The big news
So, the big news: I've been hired!. This is a huge relief. I was worried for months that, having taken a year off for schooling, I was going to be out-of-phase and out-of-date with respect to the industry and of no damn used to anybody. Being over fifty also means that I've got that "aged out of the industry" vibe all over me, and while that's a real thing I know plenty of greybeards in this industry who manage to work hard and keep up.
It turns out, there are plenty of places that need someone with my skills. And so I've landed at Big Fish Games, where my job is to take all the enterprise-level experience I've developed over the past twenty years and teach their QA Infrastructure team a few simple but not easy lessons:
* There's more than one way to do this * Think more broadly * Be more daring * Taste and judgement matter
I'm still hacking on the PamSeam thing, so let me recap and maybe I can explain to myself how the AviShaTwo algorithm works.
A seam, in this context, is a wandering path of pixels either from top to bottom or left to right, in which each pixel is connected to one of the three pixels below it, and the total path is judged by some algorithm to be the least destructive to the visual quality of the image.
In the image here, we say that the surfer and the white foam are highly "energetic"; removing them would damage the image. So we try to find seams of calm sea and remove them first. The two images underneath represent the results from the paper, and my results implimenting AviShaOne.
AviShaOne (Avidan & Shamir) is pretty easy to understand. For every pixel, we calculate the difference between the left and right and top and bottom hue, saturation, and value, and come up with an "energy" for every pixel. (Pixels on the edge just use themselves instead of a neighbor).
The clever part is realizing that, after the first row, for every pixel on a row it had to be reached by one of the three pixels above. So rather than calculate every possible path through the image, AviShaOne says, "For this pixel, which of the above pixels contributes least to the total energy of the seam to which this pixel belongs? Record the total energy of the seam and the pixel above that contributed." Because that pixel has to belong to a seam including one of those three. We end up at the bottom with an array of seams and total energies, pick the lowest energy, and then trace that seam's progress back up to the top.
Now you have a column of row offsets that can be used to carve that seam out, reducing the image's width by one.

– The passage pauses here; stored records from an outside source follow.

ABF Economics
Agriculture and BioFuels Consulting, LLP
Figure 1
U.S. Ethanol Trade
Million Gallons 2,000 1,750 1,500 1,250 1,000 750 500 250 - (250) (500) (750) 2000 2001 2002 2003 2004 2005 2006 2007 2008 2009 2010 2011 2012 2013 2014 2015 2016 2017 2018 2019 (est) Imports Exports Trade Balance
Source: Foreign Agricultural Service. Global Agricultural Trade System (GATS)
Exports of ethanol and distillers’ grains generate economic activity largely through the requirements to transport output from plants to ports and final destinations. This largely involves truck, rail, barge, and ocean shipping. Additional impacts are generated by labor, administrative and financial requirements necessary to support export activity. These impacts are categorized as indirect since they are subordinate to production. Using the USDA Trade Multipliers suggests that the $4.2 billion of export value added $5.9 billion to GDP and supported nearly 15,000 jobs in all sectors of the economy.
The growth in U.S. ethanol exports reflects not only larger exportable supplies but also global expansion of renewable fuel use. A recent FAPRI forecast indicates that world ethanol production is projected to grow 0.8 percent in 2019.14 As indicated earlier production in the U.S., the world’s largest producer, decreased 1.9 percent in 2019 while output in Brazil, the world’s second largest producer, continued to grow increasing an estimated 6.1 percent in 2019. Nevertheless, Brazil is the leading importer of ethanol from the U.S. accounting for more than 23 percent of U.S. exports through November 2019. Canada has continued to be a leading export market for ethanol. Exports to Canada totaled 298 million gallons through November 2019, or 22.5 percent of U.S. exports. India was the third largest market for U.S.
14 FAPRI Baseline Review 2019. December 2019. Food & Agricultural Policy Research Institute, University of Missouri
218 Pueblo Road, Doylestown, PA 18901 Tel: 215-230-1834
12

Interestingly enough, the YLLK (Yoon, Lee, Lee & Kang) algorithm proposes modifying AviShaOne to not use all the energy of the pixel, but to bias the energy calculation along the perpendicular of the seam, that is, for a vertical seam to make the horizontal differences more signficant than the vertical ones. YLLK demonstrate that AviSha's algorithm using all the energy around the pixel as the metric of comparison can cause serious horizontal distortion when removing vertical seams from an image with strong vertical components (such as a picket fence). Removing the vertical information biases the preservation of vertical image elements by giving the algorithm only the horizontal changes. I may have to experiment with this.

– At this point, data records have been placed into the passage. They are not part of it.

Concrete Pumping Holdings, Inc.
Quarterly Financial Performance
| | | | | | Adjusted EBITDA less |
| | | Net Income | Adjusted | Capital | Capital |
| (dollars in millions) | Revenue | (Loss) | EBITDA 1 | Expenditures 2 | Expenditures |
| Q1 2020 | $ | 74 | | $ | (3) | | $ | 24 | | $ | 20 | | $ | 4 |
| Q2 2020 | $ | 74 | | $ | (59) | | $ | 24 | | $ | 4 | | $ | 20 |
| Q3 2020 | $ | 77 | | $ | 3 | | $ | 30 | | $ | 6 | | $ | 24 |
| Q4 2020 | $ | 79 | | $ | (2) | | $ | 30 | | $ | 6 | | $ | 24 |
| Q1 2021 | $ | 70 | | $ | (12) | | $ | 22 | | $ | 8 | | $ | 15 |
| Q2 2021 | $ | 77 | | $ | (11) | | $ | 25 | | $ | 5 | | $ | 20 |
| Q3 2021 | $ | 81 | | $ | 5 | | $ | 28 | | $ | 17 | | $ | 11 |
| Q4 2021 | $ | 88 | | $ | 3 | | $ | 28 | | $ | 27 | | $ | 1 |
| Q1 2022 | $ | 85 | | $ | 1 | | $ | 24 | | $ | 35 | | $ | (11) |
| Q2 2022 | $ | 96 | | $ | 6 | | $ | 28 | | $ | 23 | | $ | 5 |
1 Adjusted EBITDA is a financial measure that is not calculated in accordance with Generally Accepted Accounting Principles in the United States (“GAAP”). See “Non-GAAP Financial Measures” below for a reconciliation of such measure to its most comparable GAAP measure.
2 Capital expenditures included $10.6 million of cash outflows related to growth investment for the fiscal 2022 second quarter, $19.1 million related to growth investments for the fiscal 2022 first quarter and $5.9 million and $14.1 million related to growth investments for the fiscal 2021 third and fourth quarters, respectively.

AviShaTwo is a little different. In AviShaOne, we calculate the seam that has the lowest energy, the lowest difference between its neighbors, before removing it. AviShaTwo asks us to consider, "after we remove it, will the new pixels pushed together be compatible with each other?" Since we're doing this backwards, we look at the three pixels above and ask, "If we removed that and the current pixel, what would the resulting energy between the new neighbors be?" We then pick the parent that creates the least energy change, as that creates the seam that does the least damage. This solution is called the "forward energy" algorithm because it looks forward to the results, rather than backward from the expectations.
The edge cases remain a serious pain in the neck to manage.

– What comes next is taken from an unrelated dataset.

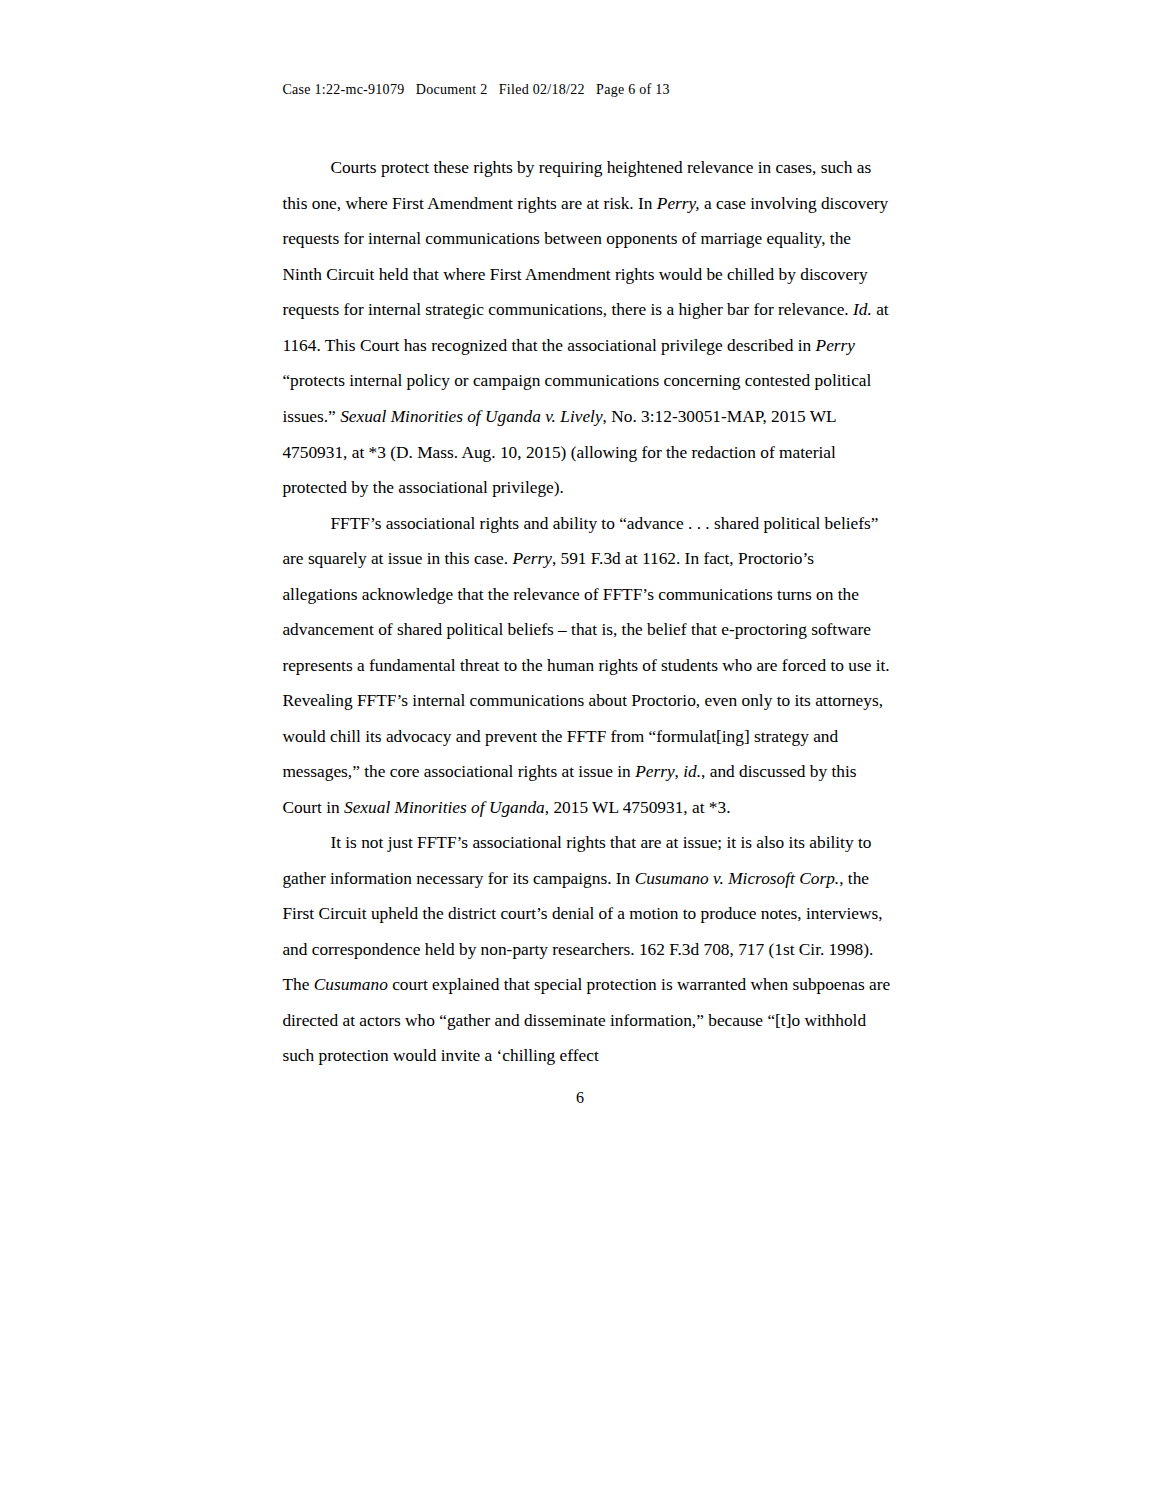Case 1:22-mc-91079 Document 2 Filed 02/18/22 Page 6 of 13
Courts protect these rights by requiring heightened relevance in cases, such as this one, where First Amendment rights are at risk. In Perry, a case involving discovery requests for internal communications between opponents of marriage equality, the Ninth Circuit held that where First Amendment rights would be chilled by discovery requests for internal strategic communications, there is a higher bar for relevance. Id. at 1164. This Court has recognized that the associational privilege described in Perry “protects internal policy or campaign communications concerning contested political issues.” Sexual Minorities of Uganda v. Lively, No. 3:12-30051-MAP, 2015 WL 4750931, at *3 (D. Mass. Aug. 10, 2015) (allowing for the redaction of material protected by the associational privilege).
FFTF’s associational rights and ability to “advance . . . shared political beliefs” are squarely at issue in this case. Perry, 591 F.3d at 1162. In fact, Proctorio’s allegations acknowledge that the relevance of FFTF’s communications turns on the advancement of shared political beliefs – that is, the belief that e-proctoring software represents a fundamental threat to the human rights of students who are forced to use it. Revealing FFTF’s internal communications about Proctorio, even only to its attorneys, would chill its advocacy and prevent the FFTF from “formulat[ing] strategy and messages,” the core associational rights at issue in Perry, id., and discussed by this Court in Sexual Minorities of Uganda, 2015 WL 4750931, at *3.
It is not just FFTF’s associational rights that are at issue; it is also its ability to gather information necessary for its campaigns. In Cusumano v. Microsoft Corp., the First Circuit upheld the district court’s denial of a motion to produce notes, interviews, and correspondence held by non-party researchers. 162 F.3d 708, 717 (1st Cir. 1998). The Cusumano court explained that special protection is warranted when subpoenas are directed at actors who “gather and disseminate information,” because “[t]o withhold such protection would invite a ‘chilling effect
6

This is a strange problem. The basic interface for carving a seam is two functions:
carveVerticalSeam:: Image -> Image and
carveVerticalSeam:: Image -> Image Internally, these functions and their supporters look so damn close to one another that I can't imagine why I need two of them other than that I'm just not clever enough to come up with an algorithm that maps one directionality to another.
The algorithm is slow. The energy map has to be recalculated every single time since the seam you removed overlapped with other seams, meaning the energy of a large part of the image has changed.
There are two possible solutions:
It might be possible to cache some of the results. Starting from the bottom of the removed seam, we could spider up every left and right seam in the derived seam map, creating a left-to-right or top-to-bottom range of seams that we know are in the damaged list. We could terminate a single scan early for those scans that we know cannot possibly reach beyond the current range; it's entirely possible that the upper half of an image results in no scans at all. We then remove the seam from the energy and seam maps, move the remaining content upward or leftward, and record the range of seams that needs recalculation in case the client asks for another seam.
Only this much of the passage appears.